Ya dije que alguna vez que, al revés que el poeta, adoro “estos burgos fríos del norte en que demora / su
partida el invierno”. En días como hoy, con la lluvia golpeando los cristales,
y con el cielo gris hasta donde la vista alcanza, la imaginación me lleva a pasear, de la mano, por la mi tierra, mientras el olor a la
tierra mojada me embriaga a cada paso. Me veo entonces saludando a todos aquellos
que ya no están, como un Chateaubriand que llegara de nuevo a la Bretaña, o quizá sólo como un Torga que nunca quiso ser Premio Nobel para no traicionar a los suyos.

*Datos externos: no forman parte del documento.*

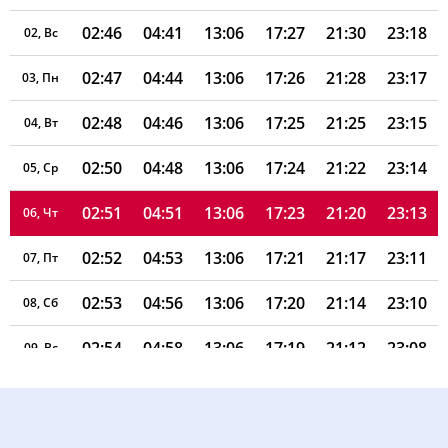
02:46
04:41
13:06
17:27
21:30
23:18
02, Вс
02:47
04:44
13:06
17:26
21:28
23:17
03, Пн
02:48
04:46
13:06
17:25
21:25
23:15
04, Вт
02:50
04:48
13:06
17:24
21:22
23:14
05, Ср
02:51
04:51
13:06
17:23
21:20
23:13
06, Чт
02:52
04:53
13:06
17:21
21:17
23:11
07, Пт
02:53
04:56
13:06
17:20
21:14
23:10
08, Сб
02:54
04:58
13:06
17:19
21:12
23:08
09, Вс
02:55
05:01
13:05
17:18
21:09
23:07
10, Пн
02:56
05:03
13:05
17:16
21:06
23:05
11, Вт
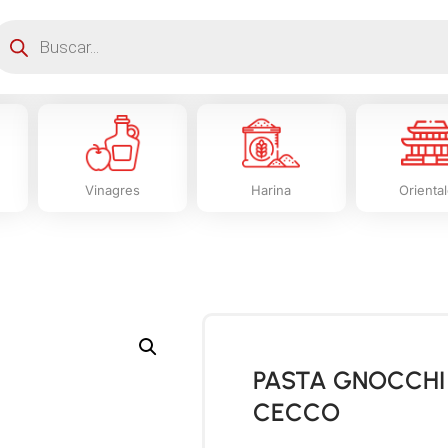
Vinagres
Harina
Orienta
PASTA GNOCCHI 
CECCO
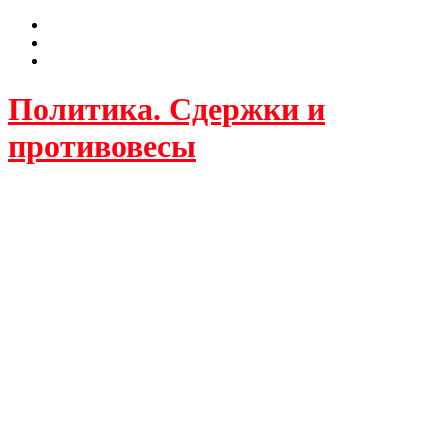
Политика. Сдержки и
противовесы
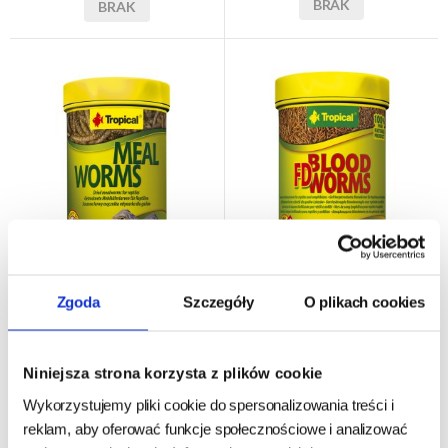
BRAK
BRAK
Zgoda
Szczegóły
O plikach cookies
TROPICAL FD BLOOD
TROPICAL MEAL WORMS
WORMS 100ML/7G
250ML/30G
Niniejsza strona korzysta z plików cookie
Wykorzystujemy pliki cookie do spersonalizowania treści i
reklam, aby oferować funkcje społecznościowe i analizować
produkt wyprzedany
- oczekiwanie
24h - cała Polska
- towar na magazynie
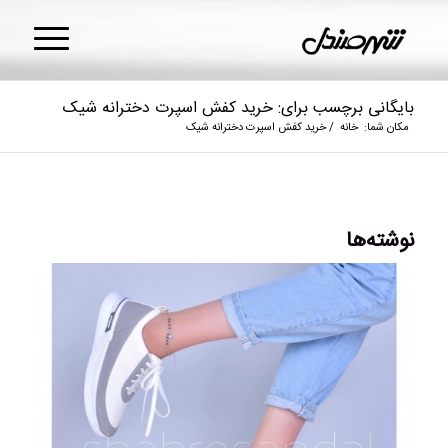
بایگانی برچسب برای: خرید کفش اسپرت دخترانه شیک
مکان شما:
خانه
/
خرید کفش اسپرت دخترانه شیک
نوشته‌ها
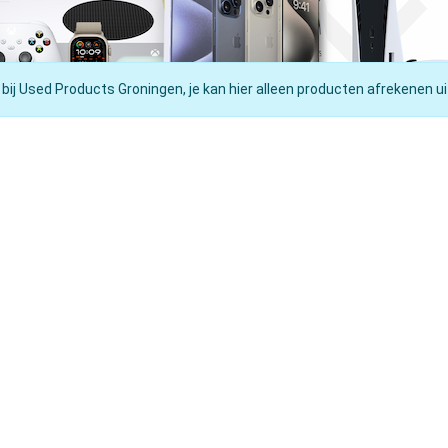
 bij Used Products Groningen, je kan hier alleen producten afrekenen ui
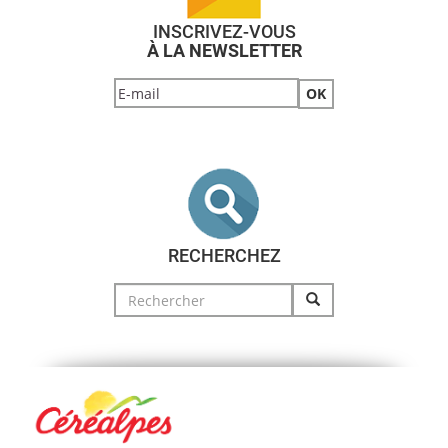
INSCRIVEZ-VOUS
À LA NEWSLETTER
RECHERCHEZ
Search
for:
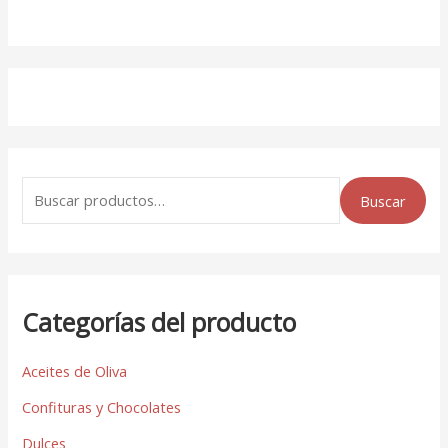
Buscar
Categorías del producto
Aceites de Oliva
Confituras y Chocolates
Dulces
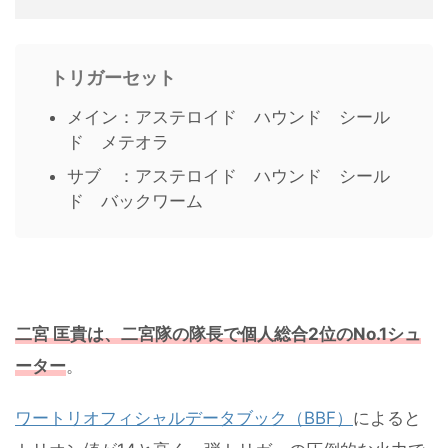
トリガーセット
メイン：アステロイド ハウンド シール
ド メテオラ
サブ ：アステロイド ハウンド シール
ド バックワーム
二宮 匡貴は、二宮隊の隊長で個人総合2位のNo.1シュ
ーター
。
ワートリオフィシャルデータブック（BBF）
によると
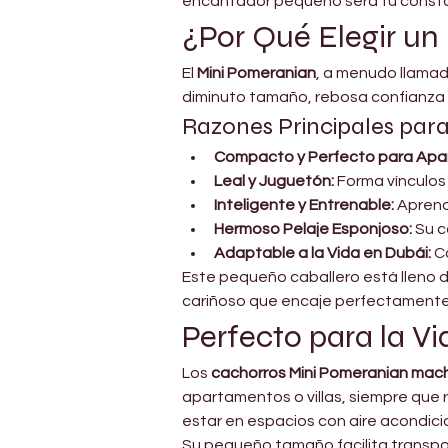
encantador pequeño será tu constan
¿Por Qué Elegir u
El 
Mini Pomeranian
, a menudo llamado
diminuto tamaño, rebosa confianza y
Razones Principales par
Compacto y Perfecto para Apa
Leal y Juguetón:
 Forma vínculo
Inteligente y Entrenable:
 Aprend
Hermoso Pelaje Esponjoso:
 Su 
Adaptable a la Vida en Dubái:
 C
Este pequeño caballero está lleno d
cariñoso que encaje perfectamente 
Perfecto para la Vi
Los 
cachorros Mini Pomeranian mac
apartamentos o villas, siempre que r
estar en espacios con aire acondicio
Su pequeño tamaño facilita transpor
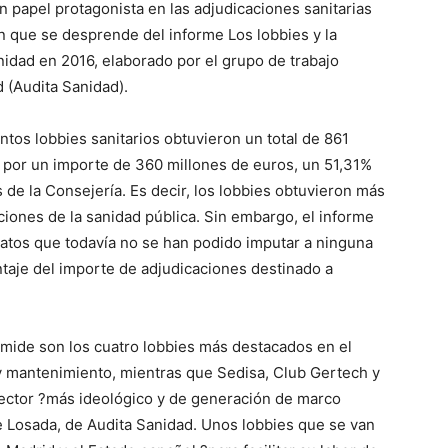
n papel protagonista en las adjudicaciones sanitarias
n que se desprende del informe Los lobbies y la
nidad en 2016, elaborado por el grupo de trabajo
 (Audita Sanidad).
tos lobbies sanitarios obtuvieron un total de 861
) por un importe de 360 millones de euros, un 51,31%
 de la Consejería. Es decir, los lobbies obtuvieron más
ciones de la sanidad pública. Sin embargo, el informe
ratos que todavía no se han podido imputar a ninguna
ntaje del importe de adjudicaciones destinado a
smide son los cuatro lobbies más destacados en el
 y mantenimiento, mientras que Sedisa, Club Gertech y
ector ?más ideológico y de generación de marco
te Losada, de Audita Sanidad. Unos lobbies que se van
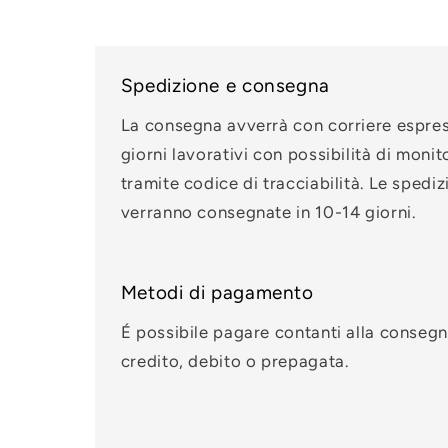
finestra
modale
Spedizione e consegna
La consegna avverrà con corriere espre
giorni lavorativi con possibilità di monit
tramite codice di tracciabilità. Le spediz
verranno consegnate in 10-14 giorni.
Metodi di pagamento
É possibile pagare contanti alla consegn
credito, debito o prepagata.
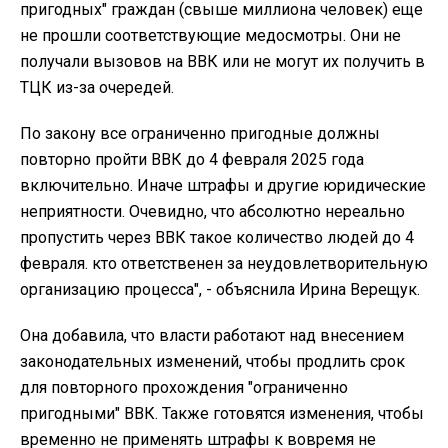
пригодных" граждан (свыше миллиона человек) еще
не прошли соответствующие медосмотры. Они не
получали вызовов на ВВК или не могут их получить в
ТЦК из-за очередей.
По
закону
все ограниченно пригодные должны
повторно пройти ВВК до 4 февраля 2025 года
включительно. Иначе штрафы и другие юридические
неприятности. Очевидно, что абсолютно нереально
пропустить через ВВК такое количество людей до 4
февраля. кто ответственен за неудовлетворительную
организацию процесса", - объяснила Ирина Верещук.
Она добавила, что власти работают над внесением
законодательных изменений, чтобы продлить срок
для повторного прохождения
"ограниченно
пригодными" ВВК. Также готовятся изменения, чтобы
временно не применять штрафы к вовремя не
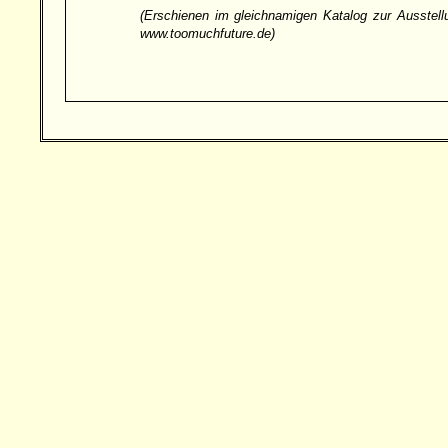
(Erschienen im gleichnamigen Katalog zur Ausstell
www.toomuchfuture.de)
Besucher:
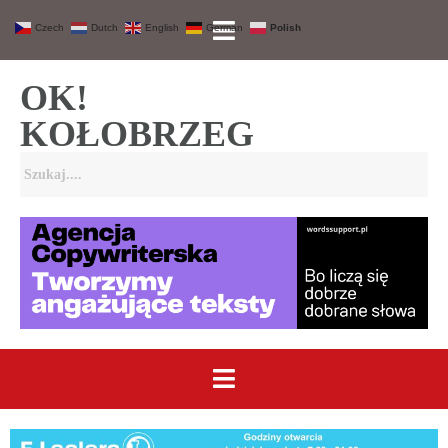
Czech
Dutch
English
German
Polish
OK!
KOŁOBRZEG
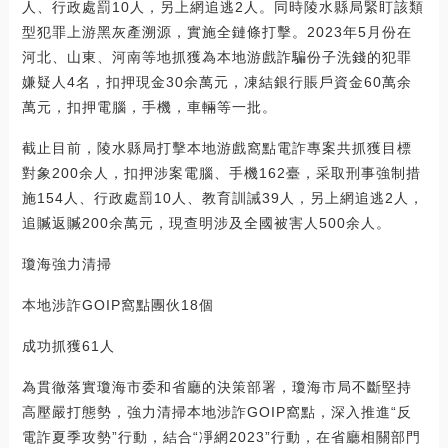
人、行政處罰10人，另上網追逃2人。同時陵水縣局緊盯該類
型犯罪上游黑灰產溯源，實施全鏈條打擊。2023年5月份在
河北、山東、河南等地抓獲為本地游戲詐騙份子洗錢的犯罪
嫌疑人4名，扣押現金30余萬元，凍結銀行賬戶資金60萬余
萬元，扣押電腦，手機，車輛等一批。
截止目前，陵水縣局打擊本地游戲窩點電詐專案共抓獲目標
對象200余人，扣押涉案電腦、手機162臺，采取刑事強制措
施154人、行政處罰10人、教育訓誡39人，另上網追逃2人，
追贓返贓200余萬元，現查明涉及全國被害人500余人。
瓊海強力清掃
本地涉詐GOIP窩點團伙18個
成功抓獲61人
為貫徹落實瓊海市委和省廳的決策部署，瓊海市局不斷堅持
高壓嚴打態勢，強力清掃本地涉詐GOIP窩點，深入推進“反
電詐夏季攻勢”行動，結合“凈網2023”行動，在省廳相關部門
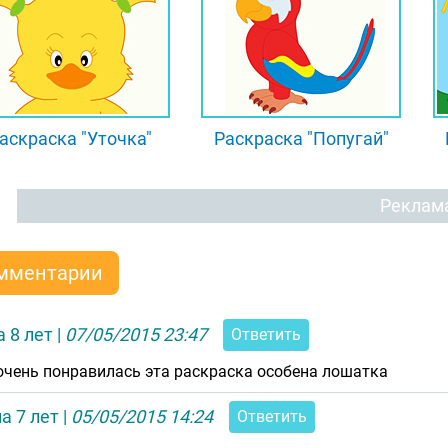
аскраска "Уточка"
Раскраска "Попугай"
Реклам
мментарии
 8 лет
|
07/05/2015 23:47
Ответить
очень понравилась эта раскраска особена лошатка
а 7 лет
|
05/05/2015 14:24
Ответить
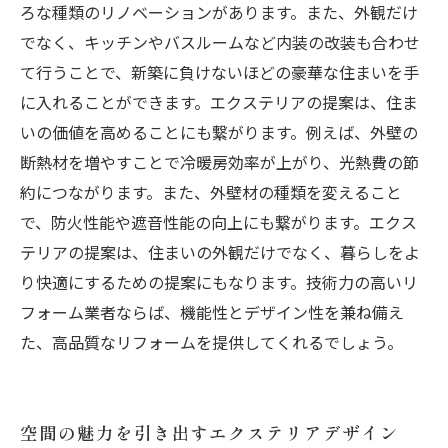
ろな種類のリノベーションがあります。また、外観だけ
でなく、キッチンやバスルームなど内装の改装も合わせ
て行うことで、新築に負けないほどの豪華な住まいを手
に入れることができます。エクステリアの提案は、住ま
いの価値を高めることにも繋がります。例えば、外壁の
断熱材を増やすことで冷暖房効率が上がり、光熱費の節
約につながります。また、外壁材の種類を変えること
で、防火性能や遮音性能の向上にも繋がります。エクス
テリアの提案は、住まいの外観だけでなく、暮らしをよ
り快適にするための提案にもなります。技術力の高いリ
フォーム業者ならば、機能性とデザイン性を兼ね備え
た、高品質なリフォームを提供してくれるでしょう。
空間の魅力を引き出すエクステリアデザイン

Y veo a mi abuelo, con veinte años, volver a casa con diez o doce charrelas al cinto, veo
también a Don Blas
arremangarse la sotana para llamar a misa en su capilla recién estrenada. Y
recuerdo la historia, fatal, de aquel Perdíu que murió tan joven, de aquellos
sus hijos cuya vida cambió para siempre y que fueron los primeros, quizá, en
sentir en la cara el filo de la cuchilla de la emigración: “mi hermano marcha a
Somorrostro, hay minas allí y dan jornal”. Y veo
irse también, con un jamón al hombro como único alimento, a aquel Manuel, nacido en Valdespino y
casado en San Justo en 1883; lo veo yéndose para Huelva, mientras deja atrás la Villa, iniciando
un viaje del que aún no sabe que jamás regresará...
Llueve. Y la lluvia me trae el
recuerdo de
todos los míos mientras
el cielo, plomizo, me susurra que soy lo que soy, en parte, gracias a que ellos
existieron y a que ellos, también, fueron lo que fueron.
Me calzo las botas. Ajusto el chubasquero.